Principle:Princeton nlp Tree of thought llm Task Interface Design
| Knowledge Sources | |
|---|---|
| Domains | Software_Design, NLP |
| Last Updated | 2026-02-14 03:30 GMT |
Overview
An abstract base class pattern that defines the contract for benchmark tasks in the Tree of Thoughts framework, ensuring all tasks are interchangeable with the search algorithm.
Description
Task Interface Design uses the Template Method pattern to define a uniform interface that all benchmark tasks must implement. The Task base class declares the methods that the BFS search loop calls, while leaving the implementation details to each concrete subclass. This separation enables the search algorithm to operate generically across different problem domains without knowing their specifics.

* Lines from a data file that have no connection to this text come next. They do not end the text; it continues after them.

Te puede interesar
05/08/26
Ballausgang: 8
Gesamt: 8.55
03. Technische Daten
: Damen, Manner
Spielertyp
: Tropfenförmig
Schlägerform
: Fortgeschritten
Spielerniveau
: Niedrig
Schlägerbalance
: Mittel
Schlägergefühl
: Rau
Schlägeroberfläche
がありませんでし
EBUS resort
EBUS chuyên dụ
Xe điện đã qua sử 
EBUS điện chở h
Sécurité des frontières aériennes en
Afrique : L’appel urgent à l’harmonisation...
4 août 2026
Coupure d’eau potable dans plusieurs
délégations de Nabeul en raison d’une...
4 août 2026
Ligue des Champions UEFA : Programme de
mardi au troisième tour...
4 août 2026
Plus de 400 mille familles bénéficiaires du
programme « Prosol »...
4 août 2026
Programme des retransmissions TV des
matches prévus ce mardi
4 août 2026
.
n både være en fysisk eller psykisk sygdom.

The required interface consists of:
- __init__(): Load data, set self.steps (BFS depth) and self.stops (stop tokens per step).
- __len__(): Return the number of puzzles in the dataset.

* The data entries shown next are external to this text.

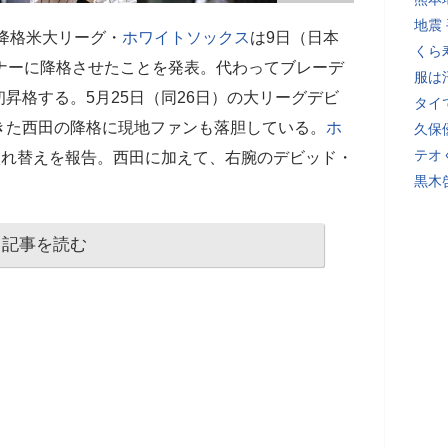
地震
降格米大リーグ・
ホワイトソックス
は9日（日本
くら
ナーに降格させたことを発表。代わってブレーデ
服は
昇格する。5月25日（同26日）の大リーグデビ
タイ
きた西田の降格に現地ファンも落胆している。
ホ
久保
テオ
入れ替えを報告。西田に加えて、右腕のデビッド・
黒木
記事を読む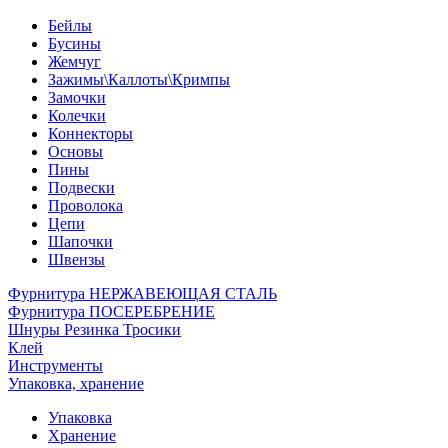
Бейлы
Бусины
Жемчуг
Зажимы\Каллоты\Кримпы
Замочки
Колечки
Коннекторы
Основы
Пины
Подвески
Проволока
Цепи
Шапочки
Швензы
Фурнитура НЕРЖАВЕЮЩАЯ СТАЛЬ
Фурнитура ПОСЕРЕБРЕНИЕ
Шнуры Резинка Тросики
Клей
Инструменты
Упаковка, хранение
Упаковка
Хранение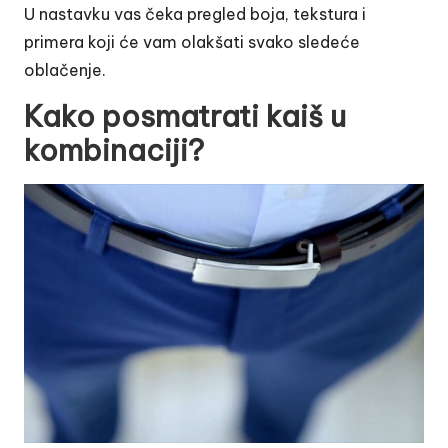
U nastavku vas čeka pregled boja, tekstura i
primera koji će vam olakšati svako sledeće
oblačenje.
Kako posmatrati kaiš u
kombinaciji?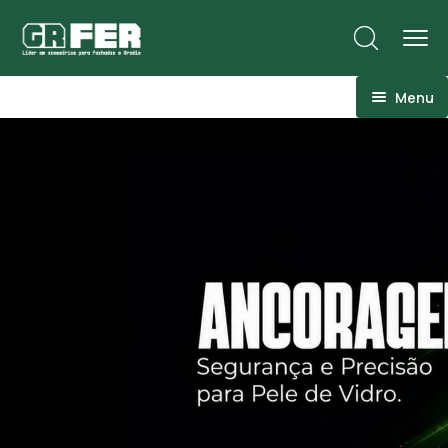
Menu
ACM
Ancoragens
Canoplas
Conexões
Linhas Especiais
Luvas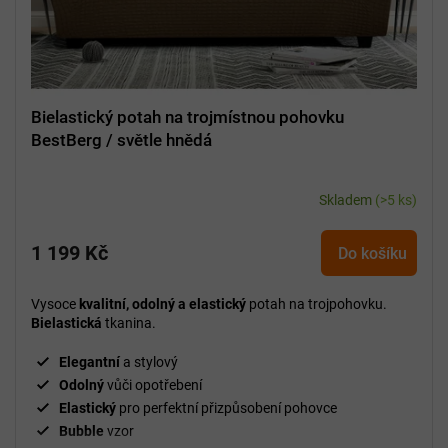
Bielastický potah na trojmístnou pohovku
BestBerg / světle hnědá
Skladem
(>5 ks)
1 199 Kč
Do košíku
Vysoce
kvalitní, odolný a elastický
potah na trojpohovku.
Bielastická
tkanina.
Elegantní
a stylový
Odolný
vůči opotřebení
Elastický
pro perfektní přizpůsobení pohovce
Bubble
vzor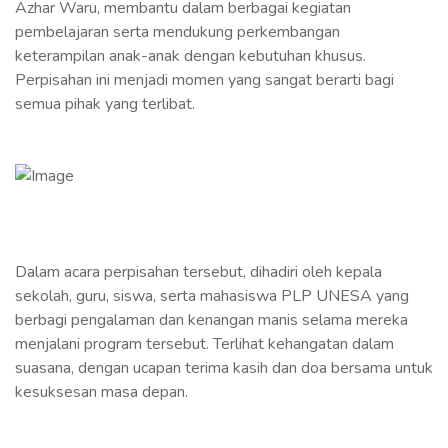
Azhar Waru, membantu dalam berbagai kegiatan
pembelajaran serta mendukung perkembangan
keterampilan anak-anak dengan kebutuhan khusus.
Perpisahan ini menjadi momen yang sangat berarti bagi
semua pihak yang terlibat.
Dalam acara perpisahan tersebut, dihadiri oleh kepala
sekolah, guru, siswa, serta mahasiswa PLP UNESA yang
berbagi pengalaman dan kenangan manis selama mereka
menjalani program tersebut. Terlihat kehangatan dalam
suasana, dengan ucapan terima kasih dan doa bersama untuk
kesuksesan masa depan.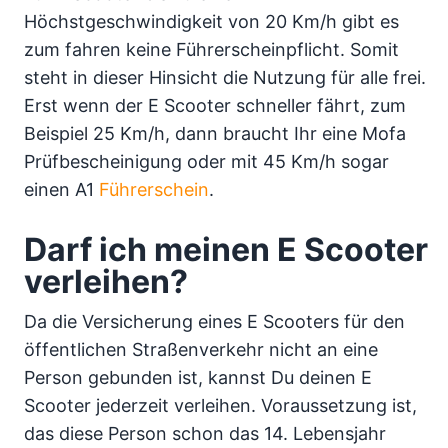
Höchstgeschwindigkeit von 20 Km/h gibt es
zum fahren keine Führerscheinpflicht. Somit
steht in dieser Hinsicht die Nutzung für alle frei.
Erst wenn der E Scooter schneller fährt, zum
Beispiel 25 Km/h, dann braucht Ihr eine Mofa
Prüfbescheinigung oder mit 45 Km/h sogar
einen A1
Führerschein
.
Darf ich meinen E Scooter
verleihen?
Da die Versicherung eines E Scooters für den
öffentlichen Straßenverkehr nicht an eine
Person gebunden ist, kannst Du deinen E
Scooter jederzeit verleihen. Voraussetzung ist,
das diese Person schon das 14. Lebensjahr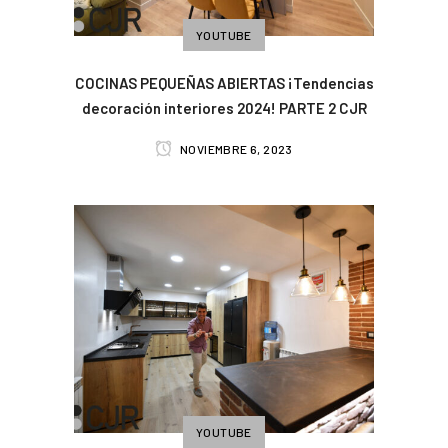
YOUTUBE
COCINAS PEQUEÑAS ABIERTAS ¡Tendencias
decoración interiores 2024! PARTE 2 CJR
NOVIEMBRE 6, 2023
YOUTUBE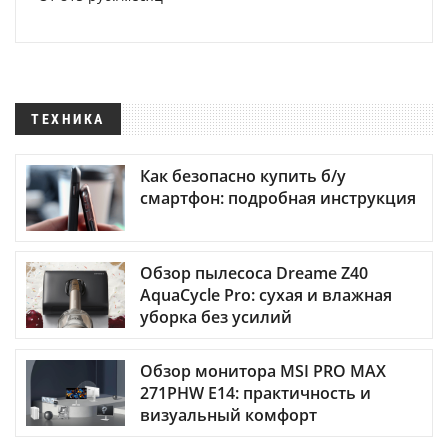
ТЕХНИКА
Как безопасно купить б/у
смартфон: подробная инструкция
Обзор пылесоса Dreame Z40
AquaCycle Pro: сухая и влажная
уборка без усилий
Обзор монитора MSI PRO MAX
271PHW E14: практичность и
визуальный комфорт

- get_input(idx): Return the string representation of puzzle idx.
- test_output(idx, output): Validate a candidate solution against ground truth.

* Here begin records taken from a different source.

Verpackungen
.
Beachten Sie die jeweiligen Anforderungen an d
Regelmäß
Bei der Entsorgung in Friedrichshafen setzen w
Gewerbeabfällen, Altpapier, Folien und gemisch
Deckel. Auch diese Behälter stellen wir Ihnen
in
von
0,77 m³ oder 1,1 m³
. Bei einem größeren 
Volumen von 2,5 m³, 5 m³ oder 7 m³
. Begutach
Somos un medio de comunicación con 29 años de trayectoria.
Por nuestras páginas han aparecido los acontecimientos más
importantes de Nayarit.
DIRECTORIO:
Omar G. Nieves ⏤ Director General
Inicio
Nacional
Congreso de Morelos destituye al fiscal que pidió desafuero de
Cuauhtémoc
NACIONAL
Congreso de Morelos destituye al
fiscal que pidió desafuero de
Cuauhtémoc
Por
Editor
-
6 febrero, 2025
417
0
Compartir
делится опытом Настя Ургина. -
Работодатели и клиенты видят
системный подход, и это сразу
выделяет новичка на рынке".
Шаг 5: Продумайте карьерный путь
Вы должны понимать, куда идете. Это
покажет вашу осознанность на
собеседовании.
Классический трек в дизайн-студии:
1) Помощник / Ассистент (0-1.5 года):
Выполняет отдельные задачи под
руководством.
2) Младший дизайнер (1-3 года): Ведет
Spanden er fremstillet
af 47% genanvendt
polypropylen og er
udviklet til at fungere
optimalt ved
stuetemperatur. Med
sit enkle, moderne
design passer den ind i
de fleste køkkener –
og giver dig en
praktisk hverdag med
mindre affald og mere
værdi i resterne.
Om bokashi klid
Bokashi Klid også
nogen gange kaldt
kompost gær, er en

- Prompt wrap methods: Task-specific methods that format input/partial solution into LLM prompts, chosen based on the generation/evaluation strategy.
Usage
Use this principle when adding a new benchmark task to the framework. The new task must subclass Task and implement all required methods to be compatible with solve(), naive_solve(), and the experiment loop.
Theoretical Basis
The Template Method pattern defines the skeleton of an algorithm in a base class, deferring some steps to subclasses:
# Abstract pattern
class Task:
def __init__(self):
self.steps = 0 # BFS depth (set by subclass)
self.stops = [] # Stop tokens per step (set by subclass)
def __len__(self) -> int:
raise NotImplementedError
def get_input(self, idx: int) -> str:
raise NotImplementedError
def test_output(self, idx: int, output: str):
raise NotImplementedError
# Strategy-specific prompt methods (subset required per task):
# standard_prompt_wrap(x, y) -> str
# cot_prompt_wrap(x, y) -> str
# propose_prompt_wrap(x, y) -> str
# value_prompt_wrap(x, y) -> str
# value_outputs_unwrap(x, y, outputs) -> float
# vote_prompt_wrap(x, ys) -> str
# vote_outputs_unwrap(outputs, n) -> list
The strategy-specific methods divide into two patterns:
- Propose + Value: Used by Game of 24 and Crosswords. Task provides structured proposals and independent value scoring.
- Sample + Vote: Used by Creative Writing. Task provides standard/CoT prompts and comparative voting.